清が言った通りクーラーが効いているから暑くはない、でも背中に感じる胸板や回された腕が触れるところがやたら熱く感じる。
体は疲れているのに頭がやたら冴えて眠くならない。
あんなに激しいセックスをしてしまったのに、落ち着いてきたことで清の体を意識してしまう。
「……清」
改めて、朝あんなに絶望的な気持ちだったのに、それが遠い昔のように感じる。
体に回された腕をそっと握る。
清の手はゴツゴツして男らしい手だ、でもそれを握る俺の手もあらかさまに男だ。
清は俺が男だって本当にわかっているのだろうかと疑問に思う。
それはないだろうと思うが。それにしても躊躇がなさすぎだ……
もぞもぞ動いて清と向き合う体勢になる、清はぐっすり眠っているようで起きる気配もない。

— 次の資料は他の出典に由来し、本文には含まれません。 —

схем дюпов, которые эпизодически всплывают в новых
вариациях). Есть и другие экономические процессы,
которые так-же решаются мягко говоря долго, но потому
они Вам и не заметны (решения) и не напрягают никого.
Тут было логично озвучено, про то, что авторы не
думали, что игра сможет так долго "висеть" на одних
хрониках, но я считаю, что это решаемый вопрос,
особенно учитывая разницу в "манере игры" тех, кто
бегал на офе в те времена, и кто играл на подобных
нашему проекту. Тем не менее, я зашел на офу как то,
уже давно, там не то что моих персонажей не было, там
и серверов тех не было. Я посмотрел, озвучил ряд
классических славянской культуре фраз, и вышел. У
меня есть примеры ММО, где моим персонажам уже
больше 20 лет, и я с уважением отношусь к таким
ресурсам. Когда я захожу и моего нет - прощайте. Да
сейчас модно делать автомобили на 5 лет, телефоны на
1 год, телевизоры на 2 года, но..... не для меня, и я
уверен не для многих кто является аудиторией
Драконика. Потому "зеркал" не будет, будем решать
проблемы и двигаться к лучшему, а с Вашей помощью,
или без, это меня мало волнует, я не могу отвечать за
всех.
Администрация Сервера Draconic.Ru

清の顔は精悍でたくましい、男らしさが目立つがよく見ると整っている。
角ばってたくまし顎には少しヒゲが生えていてそれを見ていると、だんだんドキドキしてくる。こんなに近くでマジマジと見られるなんてなかなか無い。清は子供みたいに眠っている。
少し厚めの唇に指で触れた。
迷って触れるだけのキスをする、でもすぐに恥ずかしくなって元の体制に戻った。
何をしているんだと顔が赤くなる。
これからどうなるんだろう、とため息をつく。清は『また次にするとき』と言っていた。
その時は、また出来るんだと俺は勝手に嬉しくて期待してしまったが、よく考えるとその保証はない。あまり期待しないほうがいい。
せめてもと思って、もう一度清の手を握った。そうしていると、俺もいつのまにか眠っていた。